EXTRACTED INFORMATION:
****************************************

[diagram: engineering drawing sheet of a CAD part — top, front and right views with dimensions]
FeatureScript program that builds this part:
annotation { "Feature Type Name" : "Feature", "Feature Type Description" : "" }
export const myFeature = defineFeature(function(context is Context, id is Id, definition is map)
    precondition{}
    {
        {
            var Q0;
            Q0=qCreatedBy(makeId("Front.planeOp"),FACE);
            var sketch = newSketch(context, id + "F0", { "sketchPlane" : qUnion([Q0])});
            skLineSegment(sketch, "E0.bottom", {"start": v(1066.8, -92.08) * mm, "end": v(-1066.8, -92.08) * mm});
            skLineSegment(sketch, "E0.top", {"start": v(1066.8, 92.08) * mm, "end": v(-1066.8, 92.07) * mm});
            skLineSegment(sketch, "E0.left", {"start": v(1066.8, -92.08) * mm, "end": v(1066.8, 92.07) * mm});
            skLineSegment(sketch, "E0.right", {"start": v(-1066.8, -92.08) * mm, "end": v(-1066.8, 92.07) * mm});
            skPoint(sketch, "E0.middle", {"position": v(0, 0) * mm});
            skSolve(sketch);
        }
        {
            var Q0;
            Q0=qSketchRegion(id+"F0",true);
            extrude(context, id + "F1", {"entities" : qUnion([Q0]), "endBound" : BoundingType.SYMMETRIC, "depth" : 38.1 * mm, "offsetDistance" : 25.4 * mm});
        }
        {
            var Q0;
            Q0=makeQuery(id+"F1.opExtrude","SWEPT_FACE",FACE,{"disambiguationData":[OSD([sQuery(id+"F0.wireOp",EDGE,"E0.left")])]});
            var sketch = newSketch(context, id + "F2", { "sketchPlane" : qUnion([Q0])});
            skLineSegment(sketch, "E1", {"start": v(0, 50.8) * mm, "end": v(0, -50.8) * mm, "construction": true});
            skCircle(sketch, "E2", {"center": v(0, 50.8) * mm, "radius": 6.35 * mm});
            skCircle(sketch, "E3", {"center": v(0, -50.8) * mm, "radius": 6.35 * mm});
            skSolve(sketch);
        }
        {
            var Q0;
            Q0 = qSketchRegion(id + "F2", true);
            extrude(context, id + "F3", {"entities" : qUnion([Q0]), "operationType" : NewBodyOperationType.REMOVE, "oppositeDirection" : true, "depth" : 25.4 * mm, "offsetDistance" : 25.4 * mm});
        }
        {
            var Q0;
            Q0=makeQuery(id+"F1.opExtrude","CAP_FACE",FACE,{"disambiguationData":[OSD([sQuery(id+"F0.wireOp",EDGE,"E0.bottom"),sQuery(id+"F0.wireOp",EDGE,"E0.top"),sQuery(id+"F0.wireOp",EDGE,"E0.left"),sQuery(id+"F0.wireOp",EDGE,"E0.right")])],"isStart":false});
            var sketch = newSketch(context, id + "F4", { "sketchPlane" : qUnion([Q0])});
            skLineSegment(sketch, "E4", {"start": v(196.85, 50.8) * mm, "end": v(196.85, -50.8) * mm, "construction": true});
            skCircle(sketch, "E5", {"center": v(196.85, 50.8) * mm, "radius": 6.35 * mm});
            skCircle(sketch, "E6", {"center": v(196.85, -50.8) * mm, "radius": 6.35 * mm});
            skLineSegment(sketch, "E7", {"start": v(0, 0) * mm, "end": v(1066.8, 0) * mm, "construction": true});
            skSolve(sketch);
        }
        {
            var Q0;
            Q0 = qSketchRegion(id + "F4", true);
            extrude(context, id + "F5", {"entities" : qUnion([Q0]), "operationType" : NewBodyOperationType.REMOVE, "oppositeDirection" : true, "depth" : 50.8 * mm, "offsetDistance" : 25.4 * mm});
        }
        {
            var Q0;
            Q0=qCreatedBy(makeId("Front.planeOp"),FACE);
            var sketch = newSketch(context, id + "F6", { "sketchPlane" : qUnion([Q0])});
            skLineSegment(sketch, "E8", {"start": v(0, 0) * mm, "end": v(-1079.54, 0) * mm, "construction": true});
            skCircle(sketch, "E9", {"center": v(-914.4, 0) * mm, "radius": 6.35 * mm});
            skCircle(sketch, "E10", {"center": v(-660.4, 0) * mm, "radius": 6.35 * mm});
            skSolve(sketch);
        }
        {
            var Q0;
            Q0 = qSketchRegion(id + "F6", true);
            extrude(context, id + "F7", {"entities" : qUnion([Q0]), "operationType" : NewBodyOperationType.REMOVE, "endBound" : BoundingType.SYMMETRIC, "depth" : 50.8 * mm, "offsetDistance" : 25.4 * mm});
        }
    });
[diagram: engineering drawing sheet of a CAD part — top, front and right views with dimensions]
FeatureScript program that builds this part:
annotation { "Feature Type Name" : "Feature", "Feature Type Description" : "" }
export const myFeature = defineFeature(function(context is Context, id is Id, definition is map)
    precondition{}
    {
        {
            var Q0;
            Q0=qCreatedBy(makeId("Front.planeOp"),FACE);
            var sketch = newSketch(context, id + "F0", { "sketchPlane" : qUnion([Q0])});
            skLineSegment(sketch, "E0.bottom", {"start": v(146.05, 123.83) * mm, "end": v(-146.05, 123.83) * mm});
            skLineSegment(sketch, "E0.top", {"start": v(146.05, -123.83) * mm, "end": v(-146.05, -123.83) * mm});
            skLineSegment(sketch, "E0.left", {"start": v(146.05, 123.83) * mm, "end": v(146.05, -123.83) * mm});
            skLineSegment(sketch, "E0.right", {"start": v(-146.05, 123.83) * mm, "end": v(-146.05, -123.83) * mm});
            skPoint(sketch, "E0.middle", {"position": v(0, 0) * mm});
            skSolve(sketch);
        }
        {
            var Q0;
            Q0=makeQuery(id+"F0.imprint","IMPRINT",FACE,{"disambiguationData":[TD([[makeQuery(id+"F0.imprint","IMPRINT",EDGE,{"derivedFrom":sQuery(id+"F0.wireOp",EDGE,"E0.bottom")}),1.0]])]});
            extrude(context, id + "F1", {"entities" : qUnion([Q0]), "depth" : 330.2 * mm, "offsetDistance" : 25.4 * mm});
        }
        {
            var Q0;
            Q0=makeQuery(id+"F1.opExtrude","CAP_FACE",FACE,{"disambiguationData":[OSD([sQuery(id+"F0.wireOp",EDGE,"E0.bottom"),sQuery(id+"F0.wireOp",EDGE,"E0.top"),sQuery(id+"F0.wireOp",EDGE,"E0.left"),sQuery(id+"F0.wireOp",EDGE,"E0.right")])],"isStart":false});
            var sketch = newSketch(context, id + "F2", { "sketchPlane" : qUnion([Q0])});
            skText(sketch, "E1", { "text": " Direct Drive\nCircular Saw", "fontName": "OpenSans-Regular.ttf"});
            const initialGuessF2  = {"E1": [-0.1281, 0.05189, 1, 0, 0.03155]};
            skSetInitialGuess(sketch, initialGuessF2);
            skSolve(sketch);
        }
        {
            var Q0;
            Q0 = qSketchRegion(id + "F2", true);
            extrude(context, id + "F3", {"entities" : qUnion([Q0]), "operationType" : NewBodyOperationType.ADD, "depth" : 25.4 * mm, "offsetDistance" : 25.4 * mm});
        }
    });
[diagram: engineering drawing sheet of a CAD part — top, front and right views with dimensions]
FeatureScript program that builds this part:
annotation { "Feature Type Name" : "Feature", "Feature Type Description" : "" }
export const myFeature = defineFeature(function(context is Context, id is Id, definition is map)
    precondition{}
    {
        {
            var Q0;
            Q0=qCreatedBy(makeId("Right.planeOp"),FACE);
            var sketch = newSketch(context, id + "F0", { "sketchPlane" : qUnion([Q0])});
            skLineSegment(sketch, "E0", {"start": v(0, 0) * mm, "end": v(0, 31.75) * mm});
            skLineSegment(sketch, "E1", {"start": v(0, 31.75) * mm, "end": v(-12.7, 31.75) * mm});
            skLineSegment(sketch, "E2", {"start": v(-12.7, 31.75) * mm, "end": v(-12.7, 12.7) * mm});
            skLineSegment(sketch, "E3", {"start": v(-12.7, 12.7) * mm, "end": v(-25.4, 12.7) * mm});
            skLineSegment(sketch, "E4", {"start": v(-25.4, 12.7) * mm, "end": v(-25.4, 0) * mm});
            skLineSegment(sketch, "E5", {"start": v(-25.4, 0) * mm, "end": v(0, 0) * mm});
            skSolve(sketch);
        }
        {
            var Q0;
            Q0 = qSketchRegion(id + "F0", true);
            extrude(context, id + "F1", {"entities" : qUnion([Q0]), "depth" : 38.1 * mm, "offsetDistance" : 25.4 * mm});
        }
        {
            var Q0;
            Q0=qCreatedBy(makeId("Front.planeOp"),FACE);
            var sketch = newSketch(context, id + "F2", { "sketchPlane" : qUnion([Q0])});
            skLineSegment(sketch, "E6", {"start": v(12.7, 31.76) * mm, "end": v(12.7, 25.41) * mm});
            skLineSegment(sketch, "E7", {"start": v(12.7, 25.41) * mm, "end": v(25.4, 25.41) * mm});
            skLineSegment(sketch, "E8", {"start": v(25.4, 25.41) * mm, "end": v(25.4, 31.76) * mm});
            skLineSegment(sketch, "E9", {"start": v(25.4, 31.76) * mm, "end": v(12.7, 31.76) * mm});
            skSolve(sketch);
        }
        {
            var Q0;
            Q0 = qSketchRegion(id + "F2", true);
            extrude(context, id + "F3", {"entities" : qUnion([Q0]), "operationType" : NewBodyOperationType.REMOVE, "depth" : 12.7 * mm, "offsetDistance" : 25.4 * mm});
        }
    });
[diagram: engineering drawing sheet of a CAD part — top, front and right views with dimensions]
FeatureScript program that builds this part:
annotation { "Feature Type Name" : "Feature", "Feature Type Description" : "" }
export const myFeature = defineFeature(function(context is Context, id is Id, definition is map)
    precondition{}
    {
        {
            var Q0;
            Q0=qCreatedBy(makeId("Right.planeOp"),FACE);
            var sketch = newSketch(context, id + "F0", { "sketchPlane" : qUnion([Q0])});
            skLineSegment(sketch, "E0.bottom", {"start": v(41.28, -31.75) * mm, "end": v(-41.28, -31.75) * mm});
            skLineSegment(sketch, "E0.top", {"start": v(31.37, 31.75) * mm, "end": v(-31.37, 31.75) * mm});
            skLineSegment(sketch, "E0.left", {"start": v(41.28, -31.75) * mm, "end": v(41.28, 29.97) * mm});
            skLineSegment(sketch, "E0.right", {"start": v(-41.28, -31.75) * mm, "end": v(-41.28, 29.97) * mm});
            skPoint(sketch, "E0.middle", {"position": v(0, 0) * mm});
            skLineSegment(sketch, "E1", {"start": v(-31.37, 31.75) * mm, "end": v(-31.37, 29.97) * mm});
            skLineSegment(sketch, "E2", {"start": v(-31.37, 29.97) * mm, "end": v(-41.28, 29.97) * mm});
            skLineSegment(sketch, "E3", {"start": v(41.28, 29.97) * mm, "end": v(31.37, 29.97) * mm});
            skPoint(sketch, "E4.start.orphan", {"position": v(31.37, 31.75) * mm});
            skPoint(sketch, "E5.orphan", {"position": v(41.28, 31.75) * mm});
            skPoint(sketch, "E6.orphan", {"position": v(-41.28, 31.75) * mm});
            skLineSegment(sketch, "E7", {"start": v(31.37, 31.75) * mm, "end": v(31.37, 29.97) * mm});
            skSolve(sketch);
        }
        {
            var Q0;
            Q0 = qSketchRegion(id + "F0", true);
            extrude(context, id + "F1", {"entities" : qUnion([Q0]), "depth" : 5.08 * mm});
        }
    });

****************************************

TASK PROMPT: Show each line of the material that contains the string "SYMMETRIC".

REPLY TO THE EXERCISE:
            extrude(context, id + "F1", {"entities" : qUnion([Q0]), "endBound" : BoundingType.SYMMETRIC, "depth" : 38.1 * mm, "offsetDistance" : 25.4 * mm});
            extrude(context, id + "F7", {"entities" : qUnion([Q0]), "operationType" : NewBodyOperationType.REMOVE, "endBound" : BoundingType.SYMMETRIC, "depth" : 50.8 * mm, "offsetDistance" : 25.4 * mm});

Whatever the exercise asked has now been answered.